The Company account for income taxes under the asset and liability method. Deferred tax assets and liabilities are recognized for future tax consequences attributable to differences between the financial statement carrying amounts of existing assets and liabilities and their respective tax bases. Deferred tax assets and liabilities are measured using enacted tax rates expected to apply to taxable income in the years in which the temporary differences are expected to be recovered or settled. The effect on deferred tax assets and liabilities of a change in tax rates is recognized in income in the period that includes the enactment date. Valuation allowances are recorded, when necessary, to reduce deferred tax assets to the amount expected to be realized.

 

Recent Accounting Pronouncements

 

There are no recently issued accounting pronouncements that the Company expects to have a material impact on the financial position, results of operations, or cash flows.

 

 

F-6
 

 

Note 3 – Equity

 

In September 2012 the Company issued 10,000,000 shares of common stock at par value for cash totaling $10,000.

 

In December 2012 the Company issued 20,000,000 shares of common stock at par value for cash totaling $10,000 and a subscription receivable of $10,000. In January 2014 and 2013 the Company received $6,667 and $3,333, respectively, of the subscription receivable.

 

As of December 31, 2013, 30,000,000 shares of common stock and no shares of preferred stock were issued and outstanding, respectively.

 

Note 4 – Income Tax

 

As of December 31, 2013 the Company has net operating loss carry forward of $4,783 that may be available to reduce future years’ taxable income through 2032. Future tax benefits which may arise as a result of these losses have not been recognized in these financial statements, as their realization is determined not likely to occur and accordingly, the Company has recorded a valuation allowance for the deferred tax asset relating to these tax loss carry-forwards.

 

As a result of the implementation of certain provisions of ASC 740 the Company performed an analysis of its previous tax filings and determined that there were no positions taken that it considered to be a material uncertainty. Therefore, there was no provision for uncertain tax positions for the periods from inception on September 24, 2012 to December 31, 2013. Future changes in uncertain tax positions are not expected to have an impact on the effective tax rate due to the existence of the valuation allowance.

 

Note 5 – Going Concern

 

The Company is in the development stage and has no revenues or profits since its inception on September 24,2012. As of December 31, 2013, the Company has an accumulated deficit of $4,783. The Company’s continuation as a going concern is dependent on its ability to generate sufficient cash flows from operations to meet its obligations and/or obtaining additional financing from its members or other sources, as may be required.

 

These financial statements have been prepared on a going concern basis, which implies the Company will continue to meet its obligations and continue its operations for the next fiscal year.
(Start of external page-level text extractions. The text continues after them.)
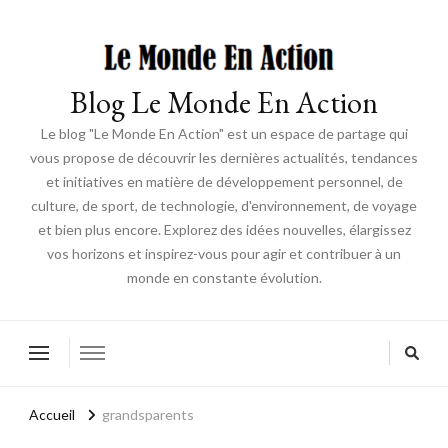
Blog Le Monde En Action
Le blog "Le Monde En Action" est un espace de partage qui
vous propose de découvrir les dernières actualités, tendances
et initiatives en matière de développement personnel, de
culture, de sport, de technologie, d'environnement, de voyage
et bien plus encore. Explorez des idées nouvelles, élargissez
vos horizons et inspirez-vous pour agir et contribuer à un
monde en constante évolution.
Accueil
grandsparents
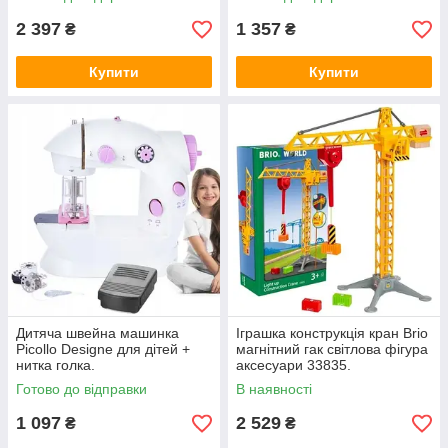
2 397
1 357
₴
₴
Купити
Купити
Дитяча швейна машинка
Іграшка конструкція кран Brio
Picollo Designe для дітей +
магнітний гак світлова фігура
нитка голка.
аксесуари 33835.
Готово до відправки
В наявності
1 097
2 529
₴
₴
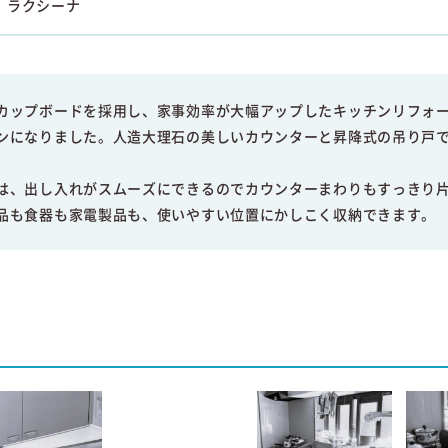
ic ラクシーナ
カップボードを採用し、家事効率が大幅アップしたキッチンリフォ
ンになりました。人造大理石の美しいカウンターと昇降式の吊り戸
は、出し入れがスムーズにできるのでカウンターまわりもすっきり
品も食器も家電製品も、使いやすい位置にかしこく収納できます。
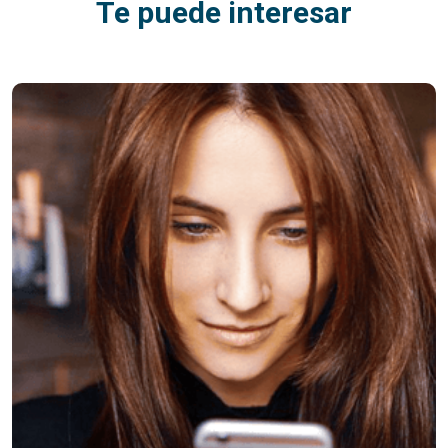
Te puede interesar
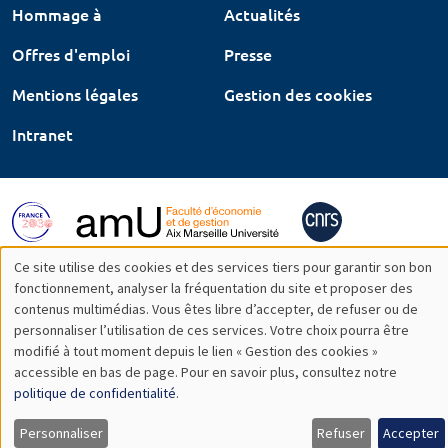
Hommage à
Actualités
Offres d'emploi
Presse
Mentions légales
Gestion des cookies
Intranet
Ce site utilise des cookies et des services tiers pour garantir son bon
Utilisation
fonctionnement, analyser la fréquentation du site et proposer des
contenus multimédias. Vous êtes libre d’accepter, de refuser ou de
des
personnaliser l’utilisation de ces services. Votre choix pourra être
modifié à tout moment depuis le lien « Gestion des cookies »
données
accessible en bas de page. Pour en savoir plus, consultez notre
personnelles
politique de confidentialité
.
et
Personnaliser
Refuser
Accepter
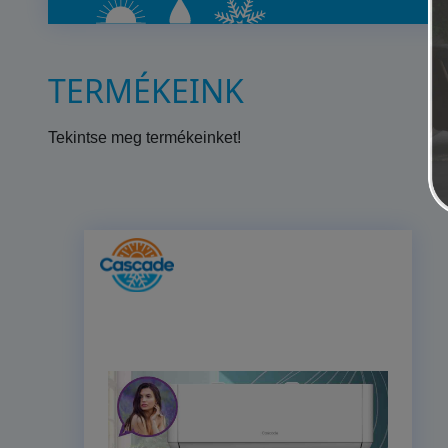
TERMÉKEINK
Tekintse meg termékeinket!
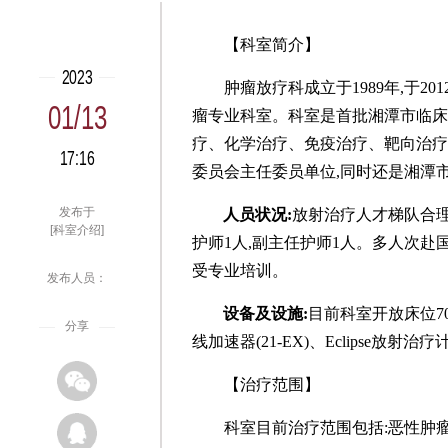
【科室简介】
2023
肿瘤放疗科成立于
1989年,
01/13
瘤专业科室。
科室
是
首批湘潭市临床
疗、
化学治疗、
免疫治疗、靶向治疗
17:16
委员会主任委员单位
,
同时还是湘潭
发布于
人员状况:
放射治疗人才梯队合
[科室介绍]
护师
1人,
副主任护师
1
人
。
多人次赴
受专业培训
。
发布人员：
设备及设施:
目前科室开放床位
分享
线加速器(21-EX)、Eclipse
【治疗范围】
科室目前治疗范围包括:恶性肿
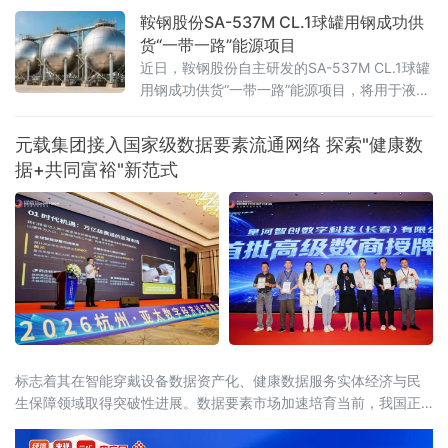
用，真正做到"新线入、旧线清、资源归"。
鞍钢股份SA-537M CL.1球罐用钢成功供
货“一带一路”能源项目
近日，鞍钢股份自主研发的SA-537M CL.1球罐
用钢成功供货“一带一路”能源项目，将用于液化
石油气（LPG）球罐建造。此举进一步巩固了鞍
钢集团在高端压力容器用钢领域的领先地位，
元载集团接入国家级数据要素流通网络 探索"健康数
为海外能源储运工程提供了关键材料支撑，提
据+共同富裕"新范式
升了鞍钢品牌的国际形象。
标志着其在智能穿戴设备数据资产化、健康数据服务实体经济与民
生保障领域取得突破性进展。数据要素市场加速培育当前，我国正
处于从"数字大国"迈向"数字强国"的关键转型期。中共中央、国务院
《关于构建更加完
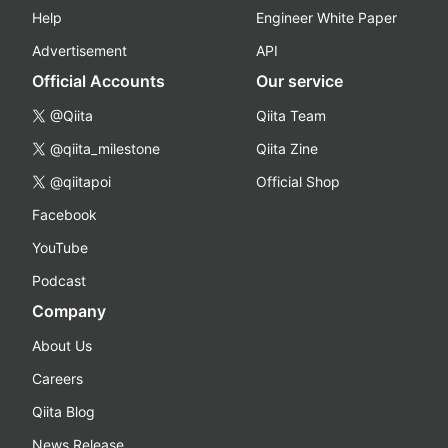
Help
Engineer White Paper
Advertisement
API
Official Accounts
Our service
@Qiita
Qiita Team
@qiita_milestone
Qiita Zine
@qiitapoi
Official Shop
Facebook
YouTube
Podcast
Company
About Us
Careers
Qiita Blog
News Release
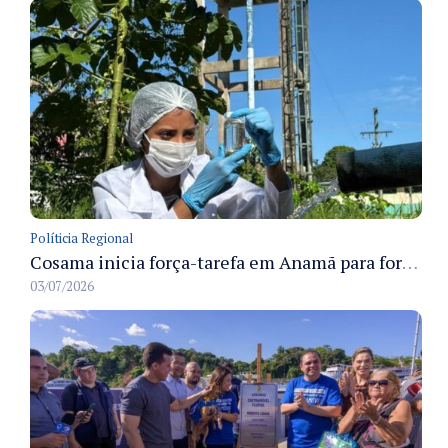
Políticia Regional
Cosama inicia força-tarefa em Anamã para fortalecer abastecimento de água e segurança hídrica da população
03/07/2026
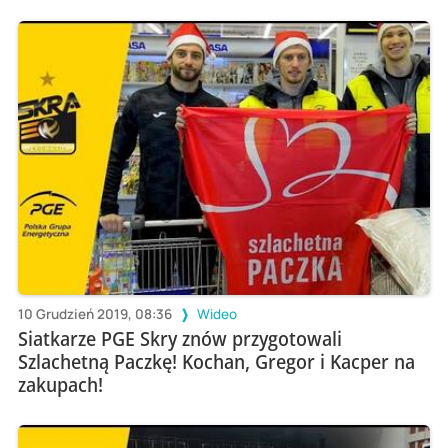
10 Grudzień 2019, 08:36
Wideo
Siatkarze PGE Skry znów przygotowali
Szlachetną Paczkę! Kochan, Gregor i Kacper na
zakupach!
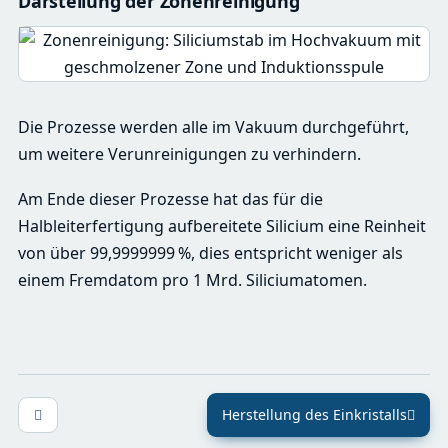
Darstellung der Zonenreinigung
Die Prozesse werden alle im Vakuum durchgeführt,
um weitere Verunreinigungen zu verhindern.
Am Ende dieser Prozesse hat das für die
Halbleiterfertigung aufbereitete Silicium eine Reinheit
von über 99,9999999 %, dies entspricht weniger als
einem Fremdatom pro 1 Mrd. Siliciumatomen.
Herstellung des Einkristalls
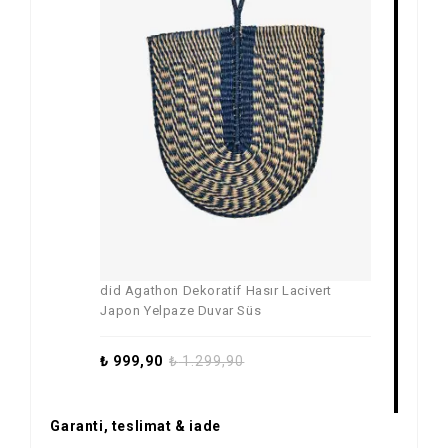
did Agathon Dekoratif Hasır Lacivert
Japon Yelpaze Duvar Süs
₺
999,90
₺
1.299,90
Garanti, teslimat & iade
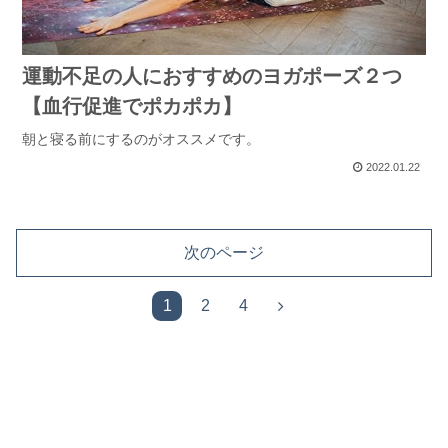
運動不足の人におすすめのヨガポーズ２つ
【血行促進でポカポカ】
朝と寝る前にするのがオススメです。
2022.01.22
次のページ
次
1
2
4
へ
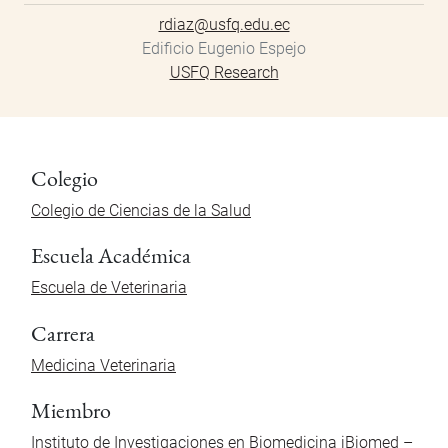
rdiaz@usfq.edu.ec
Edificio Eugenio Espejo
USFQ Research
Colegio
Colegio de Ciencias de la Salud
Escuela Académica
Escuela de Veterinaria
Carrera
Medicina Veterinaria
Miembro
Instituto de Investigaciones en Biomedicina iBiomed –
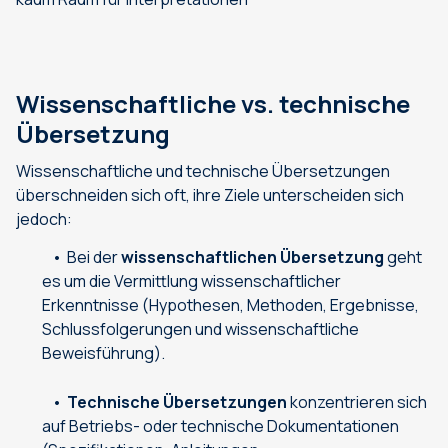
Wissenschaftliche vs. technische
Übersetzung
Wissenschaftliche und technische Übersetzungen
überschneiden sich oft, ihre Ziele unterscheiden sich
jedoch:
Bei der
wissenschaftlichen Übersetzung
geht
es um die Vermittlung wissenschaftlicher
Erkenntnisse (Hypothesen, Methoden, Ergebnisse,
Schlussfolgerungen und wissenschaftliche
Beweisführung).
Technische Übersetzungen
konzentrieren sich
auf Betriebs- oder technische Dokumentationen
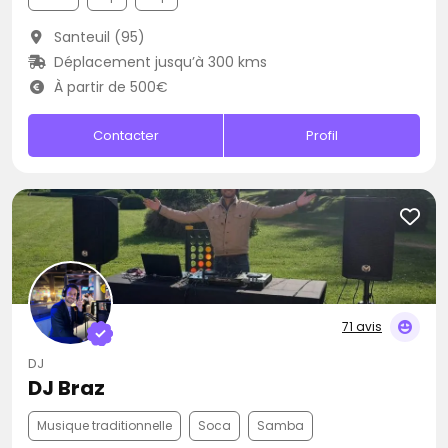
Santeuil (95)
Déplacement jusqu’à 300 kms
À partir de 500€
Contacter
Profil
71 avis
DJ
DJ Braz
Musique traditionnelle
Soca
Samba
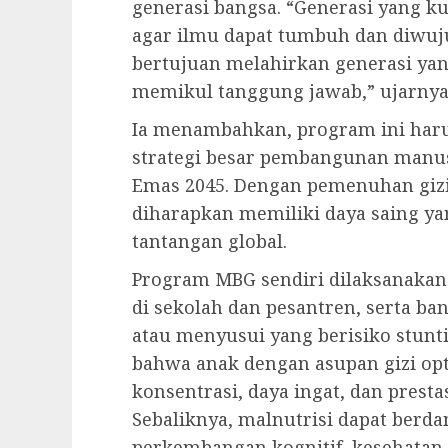
generasi bangsa. “Generasi yang 
agar ilmu dapat tumbuh dan diwuj
bertujuan melahirkan generasi yang 
memikul tanggung jawab,” ujarnya
Ia menambahkan, program ini haru
strategi besar pembangunan manus
Emas 2045. Dengan pemenuhan gizi
diharapkan memiliki daya saing ya
tantangan global.
Program MBG sendiri dilaksanakan
di sekolah dan pesantren, serta ban
atau menyusui yang berisiko stunt
bahwa anak dengan asupan gizi o
konsentrasi, daya ingat, dan presta
Sebaliknya, malnutrisi dapat berd
perkembangan kognitif, kesehatan,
The continuation of the Company as a going concern is dependent upon financial support from its stockholders, the ability of the Company to obtain necessary equity financing to continue operations.

 

There is no assurance that the Company will ever be profitable. The financial statements do not include any adjustments to reflect the possible future effects on the recoverability and classification of assets or the amounts and classifications of liabilities that may result should the Company be unable to continue as a going concern.